● **TASK ITEM**: Quote exactly and only this range of lines in the data below: the line that holds "6<sup>th</sup> May 2022 |" to the line that holds "27<sup>th</sup> May 2022 |", both included.
RECORDED INFORMATION Block Start
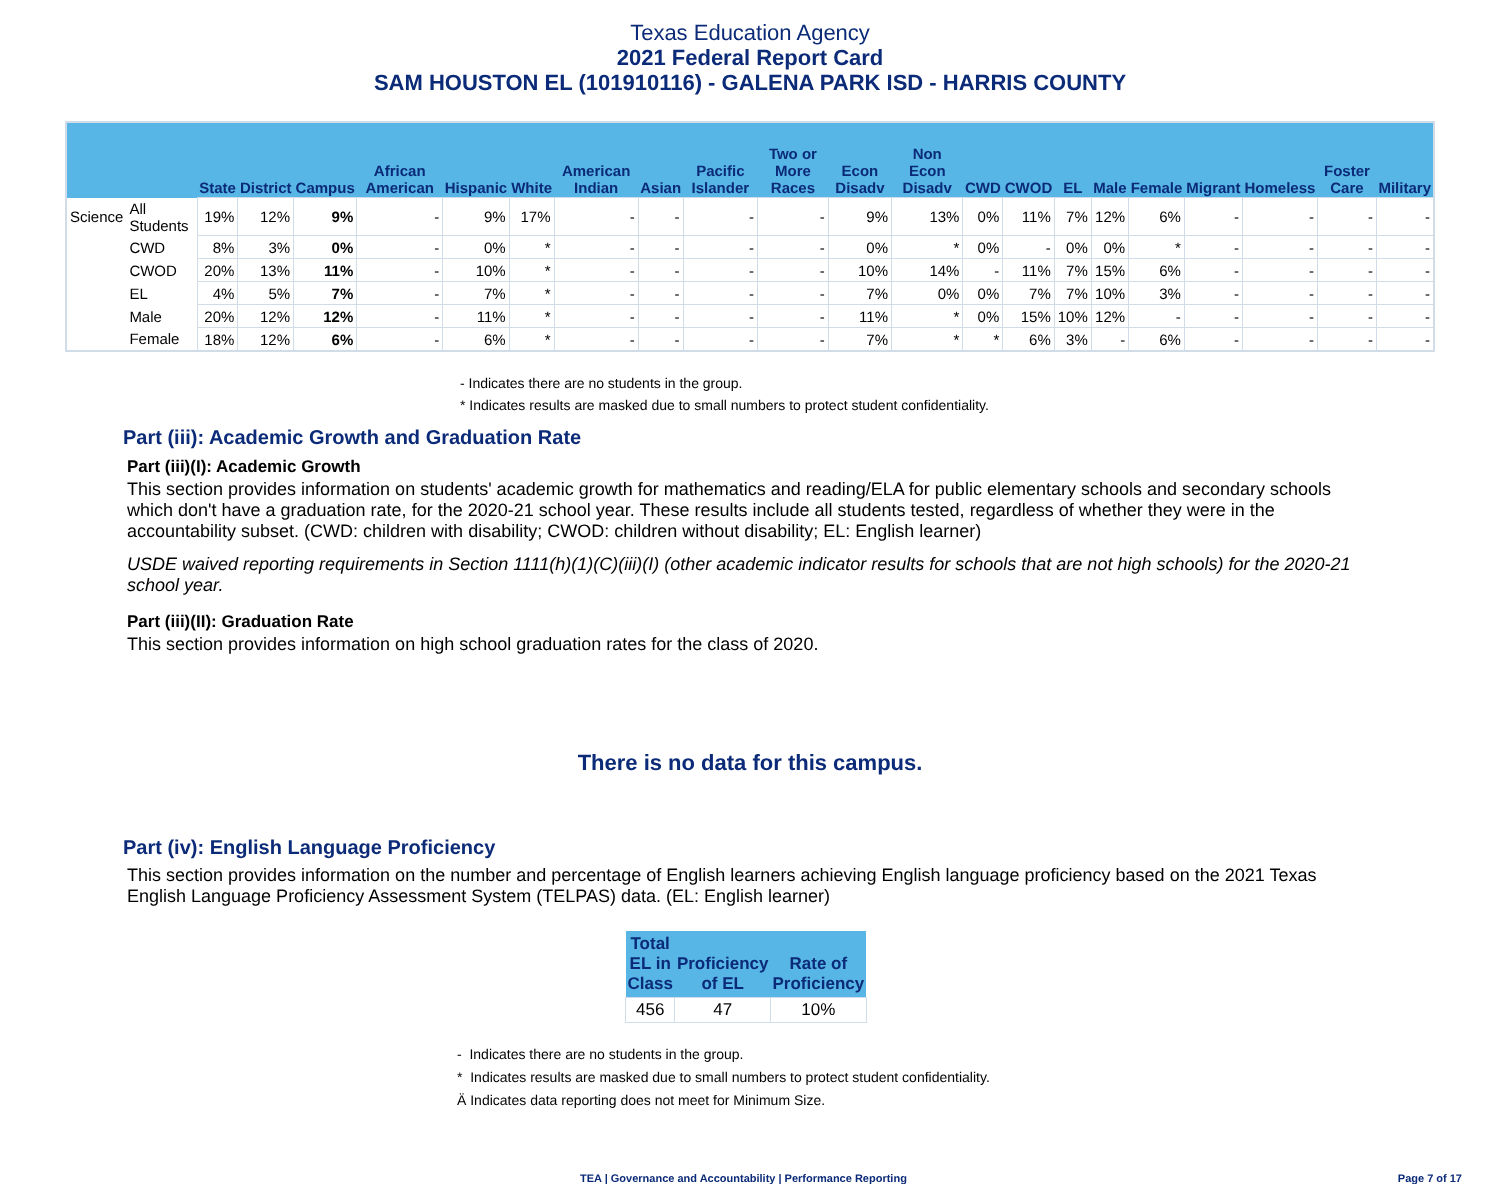Texas Education Agency
2021 Federal Report Card
SAM HOUSTON EL (101910116) - GALENA PARK ISD - HARRIS COUNTY
| | | State | District | Campus | African American | Hispanic | White | American Indian | Asian | Pacific Islander | Two or More Races | Econ Disadv | Non Econ Disadv | CWD | CWOD | EL | Male | Female | Migrant | Homeless | Foster Care | Military |
| --- | --- | --- | --- | --- | --- | --- | --- | --- | --- | --- | --- | --- | --- | --- | --- | --- | --- | --- | --- | --- | --- | --- |
| Science | All Students | 19% | 12% | 9% | - | 9% | 17% | - | - | - | - | 9% | 13% | 0% | 11% | 7% | 12% | 6% | - | - | - | - |
| | CWD | 8% | 3% | 0% | - | 0% | * | - | - | - | - | 0% | * | 0% | - | 0% | 0% | * | - | - | - | - |
| | CWOD | 20% | 13% | 11% | - | 10% | * | - | - | - | - | 10% | 14% | - | 11% | 7% | 15% | 6% | - | - | - | - |
| | EL | 4% | 5% | 7% | - | 7% | * | - | - | - | - | 7% | 0% | 0% | 7% | 7% | 10% | 3% | - | - | - | - |
| | Male | 20% | 12% | 12% | - | 11% | * | - | - | - | - | 11% | * | 0% | 15% | 10% | 12% | - | - | - | - | - |
| | Female | 18% | 12% | 6% | - | 6% | * | - | - | - | - | 7% | * | * | 6% | 3% | - | 6% | - | - | - | - |
- Indicates there are no students in the group.
* Indicates results are masked due to small numbers to protect student confidentiality.
Part (iii): Academic Growth and Graduation Rate
Part (iii)(I): Academic Growth
This section provides information on students' academic growth for mathematics and reading/ELA for public elementary schools and secondary schools which don't have a graduation rate, for the 2020-21 school year. These results include all students tested, regardless of whether they were in the accountability subset. (CWD: children with disability; CWOD: children without disability; EL: English learner)
USDE waived reporting requirements in Section 1111(h)(1)(C)(iii)(I) (other academic indicator results for schools that are not high schools) for the 2020-21 school year.
Part (iii)(II): Graduation Rate
This section provides information on high school graduation rates for the class of 2020.
There is no data for this campus.
Part (iv): English Language Proficiency
This section provides information on the number and percentage of English learners achieving English language proficiency based on the 2021 Texas English Language Proficiency Assessment System (TELPAS) data. (EL: English learner)
| Total EL in Class | Proficiency of EL | Rate of Proficiency |
| --- | --- | --- |
| 456 | 47 | 10% |
- Indicates there are no students in the group.
* Indicates results are masked due to small numbers to protect student confidentiality.
Ä Indicates data reporting does not meet for Minimum Size.
TEA | Governance and Accountability | Performance Reporting Page 7 of 17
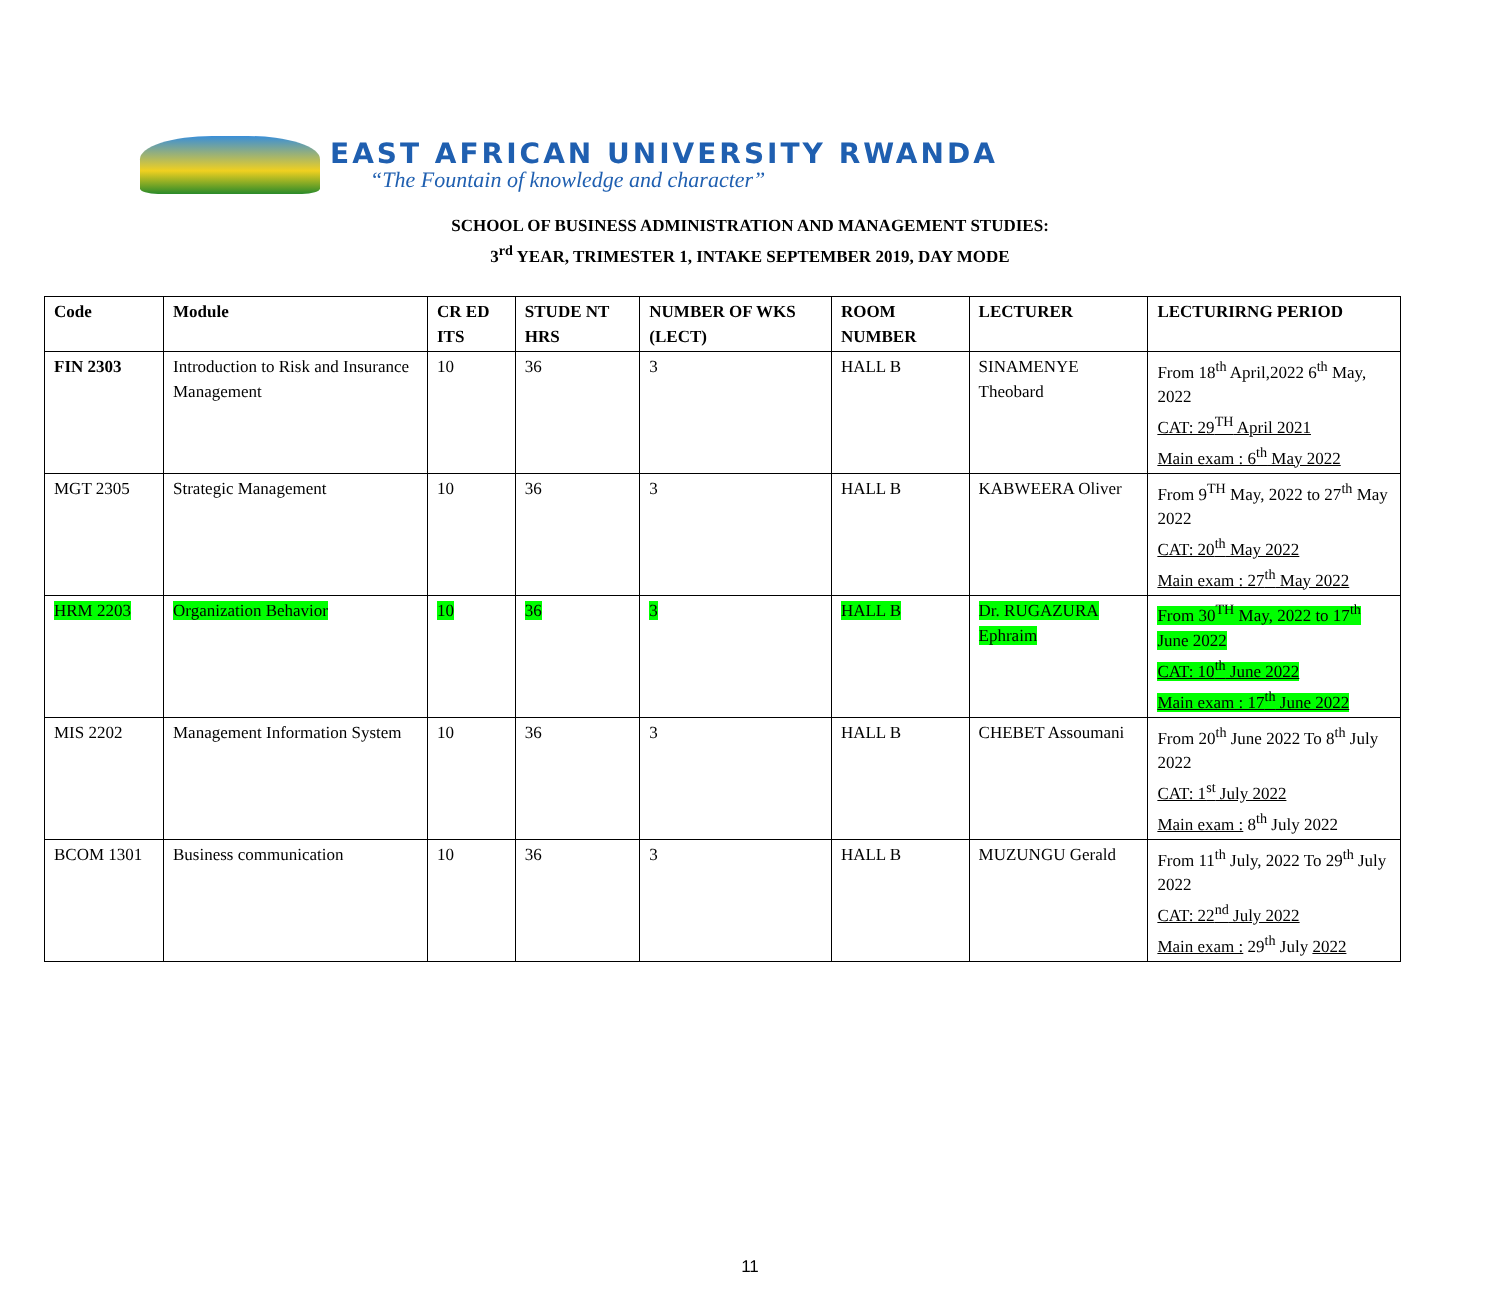EAST AFRICAN UNIVERSITY RWANDA
“The Fountain of knowledge and character”
SCHOOL OF BUSINESS ADMINISTRATION AND MANAGEMENT STUDIES:
3<sup>rd</sup> YEAR, TRIMESTER 1, INTAKE SEPTEMBER 2019, DAY MODE
| Code | Module | CR ED ITS | STUDE NT HRS | NUMBER OF WKS (LECT) | ROOM NUMBER | LECTURER | LECTURIRNG PERIOD |
| --- | --- | --- | --- | --- | --- | --- | --- |
| FIN 2303 | Introduction to Risk and Insurance Management | 10 | 36 | 3 | HALL B | SINAMENYE Theobard | From 18<sup>th</sup> April,2022 6<sup>th</sup> May, 2022 CAT: 29<sup>TH</sup> April 2021 Main exam : 6<sup>th</sup> May 2022 |
| MGT 2305 | Strategic Management | 10 | 36 | 3 | HALL B | KABWEERA Oliver | From 9<sup>TH</sup> May, 2022 to 27<sup>th</sup> May 2022 CAT: 20<sup>th</sup> May 2022 Main exam : 27<sup>th</sup> May 2022 |
| HRM 2203 | Organization Behavior | 10 | 36 | 3 | HALL B | Dr. RUGAZURA Ephraim | From 30<sup>TH</sup> May, 2022 to 17<sup>th</sup> June 2022 CAT: 10<sup>th</sup> June 2022 Main exam : 17<sup>th</sup> June 2022 |
| MIS 2202 | Management Information System | 10 | 36 | 3 | HALL B | CHEBET Assoumani | From 20<sup>th</sup> June 2022 To 8<sup>th</sup> July 2022 CAT: 1<sup>st</sup> July 2022 Main exam : 8<sup>th</sup> July 2022 |
| BCOM 1301 | Business communication | 10 | 36 | 3 | HALL B | MUZUNGU Gerald | From 11<sup>th</sup> July, 2022 To 29<sup>th</sup> July 2022 CAT: 22<sup>nd</sup> July 2022 Main exam : 29<sup>th</sup> July 2022 |
11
RECORDED INFORMATION Block End
● **COMPLETED EXERCISE**:
| FIN 2303 | Introduction to Risk and Insurance Management | 10 | 36 | 3 | HALL B | SINAMENYE Theobard | From 18<sup>th</sup> April,2022 6<sup>th</sup> May, 2022 CAT: 29<sup>TH</sup> April 2021 Main exam : 6<sup>th</sup> May 2022 |
| MGT 2305 | Strategic Management | 10 | 36 | 3 | HALL B | KABWEERA Oliver | From 9<sup>TH</sup> May, 2022 to 27<sup>th</sup> May 2022 CAT: 20<sup>th</sup> May 2022 Main exam : 27<sup>th</sup> May 2022 |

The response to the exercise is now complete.